Mr McCallum you are convicted on all matters to which you have pleaded guilty. I make the following orders:
1 In respect to counts 1, 2 and 3 on complaint 3259/21, you are fined the sum of $1,000, such sum to be payable within 28 days. Pursuant to s 194(1) of the Firearms Act, I order the items referred to in paragraph 23 of the State’s statement of facts, and which are recorded on Tasmania Police Property Seizure Record receipt number 191358 as items 4, 5, 6 and 7, be forfeited to the State.
2 In respect to counts 1 and 2 on complaint 3258/21, I convict you and sentence you to five months’ imprisonment. The whole of that sentence will be suspended on condition that you commit no offence punishable by imprisonment for a period of two years.

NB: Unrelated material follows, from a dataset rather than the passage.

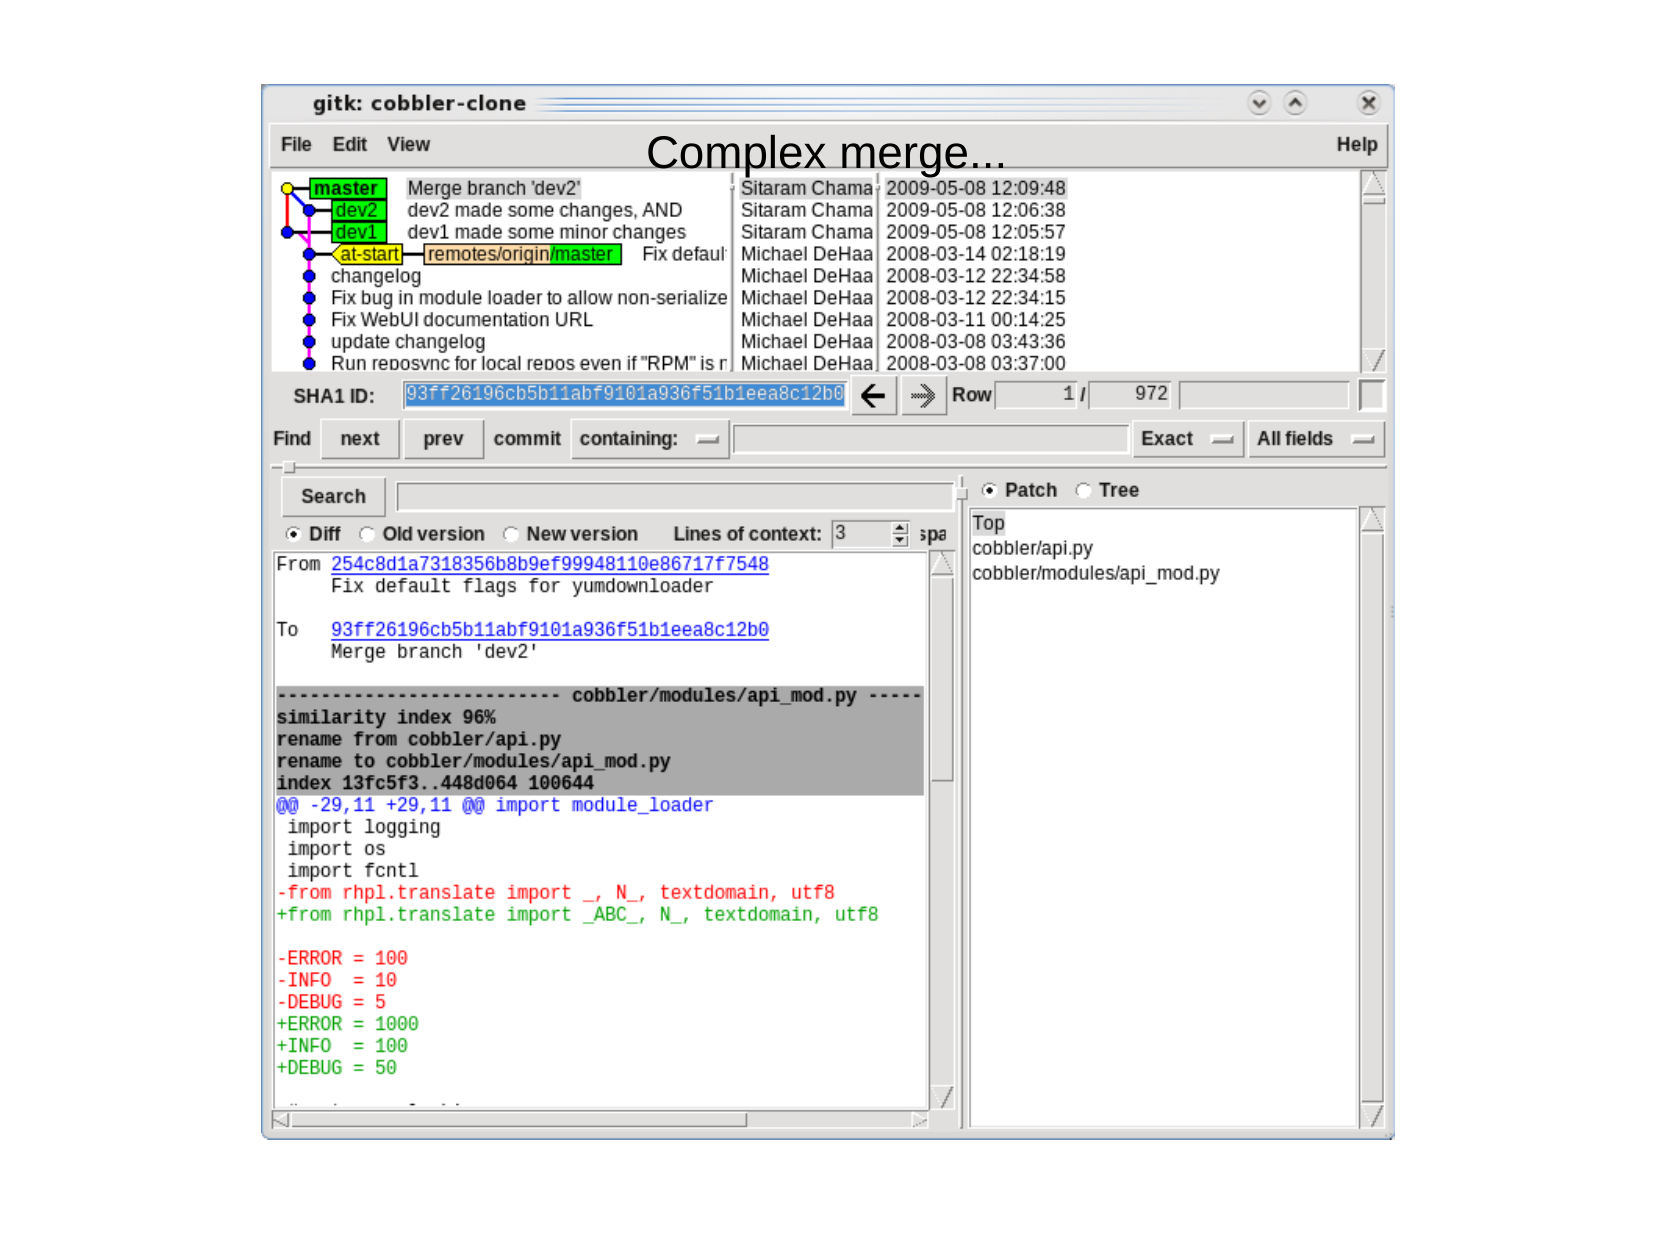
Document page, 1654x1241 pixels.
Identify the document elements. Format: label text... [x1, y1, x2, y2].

picture [261, 250, 1395, 1140]
title Complex merge... [82, 56, 1571, 250]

3 I also make a community corrections order for a period of 12 months. I impose the core conditions. Additionally there will be the following special condition:
(a) That you submit to the directions of a probation officer with respect to engagement with medical practitioners, including psychologists and psychiatrists.
This is a reportable offence under the Community Protection (Offender Reporting) Act 2005. Possession and accessing child exploitation material are Class 1 offences. I have regard to the matters identified in s 10 of the Act. I am not satisfied that you do not pose a risk of committing a reportable offence within the meaning of that term in the Community Protection (Offender Reporting) Act in the future. I therefore make an order directing that the Registrar cause you name to be placed on the register, and that you comply with the reporting obligations under that Act for a period of four years from today’s date.
I make a forfeiture order pursuant to s 130F(4) of the Criminal Code that the Acer laptop computer, Toshiba 1 hard drive, Toshiba 2 hard drive and Hitachi hard drive be forfeited to the State.
Mr McCallum you must understand that if you do commit an offence punishable by imprisonment you can be brought back to this Court and an application made that you serve the suspended term of imprisonment I have just imposed. The law is that a judge has to activate that sentence unless it is unjust to do so.